Problem statement —
Convert the data below into a JSON list of strings with one string per line, leaving out any blank lines.
______
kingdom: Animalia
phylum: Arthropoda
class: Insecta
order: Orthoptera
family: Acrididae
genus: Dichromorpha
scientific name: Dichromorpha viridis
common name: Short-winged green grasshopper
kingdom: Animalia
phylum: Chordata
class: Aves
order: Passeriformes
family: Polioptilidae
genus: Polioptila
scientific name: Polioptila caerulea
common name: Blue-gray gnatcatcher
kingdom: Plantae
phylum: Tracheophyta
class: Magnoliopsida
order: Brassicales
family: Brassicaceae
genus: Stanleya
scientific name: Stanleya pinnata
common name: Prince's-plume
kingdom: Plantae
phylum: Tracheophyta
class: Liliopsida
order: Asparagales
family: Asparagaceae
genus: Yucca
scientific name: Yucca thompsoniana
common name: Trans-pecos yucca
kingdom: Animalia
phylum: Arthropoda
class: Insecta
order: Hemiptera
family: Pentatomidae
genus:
______
Complete response —
[
  "kingdom: Animalia",
  "phylum: Arthropoda",
  "class: Insecta",
  "order: Orthoptera",
  "family: Acrididae",
  "genus: Dichromorpha",
  "scientific name: Dichromorpha viridis",
  "common name: Short-winged green grasshopper",
  "kingdom: Animalia",
  "phylum: Chordata",
  "class: Aves",
  "order: Passeriformes",
  "family: Polioptilidae",
  "genus: Polioptila",
  "scientific name: Polioptila caerulea",
  "common name: Blue-gray gnatcatcher",
  "kingdom: Plantae",
  "phylum: Tracheophyta",
  "class: Magnoliopsida",
  "order: Brassicales",
  "family: Brassicaceae",
  "genus: Stanleya",
  "scientific name: Stanleya pinnata",
  "common name: Prince's-plume",
  "kingdom: Plantae",
  "phylum: Tracheophyta",
  "class: Liliopsida",
  "order: Asparagales",
  "family: Asparagaceae",
  "genus: Yucca",
  "scientific name: Yucca thompsoniana",
  "common name: Trans-pecos yucca",
  "kingdom: Animalia",
  "phylum: Arthropoda",
  "class: Insecta",
  "order: Hemiptera",
  "family: Pentatomidae",
  "genus:"
]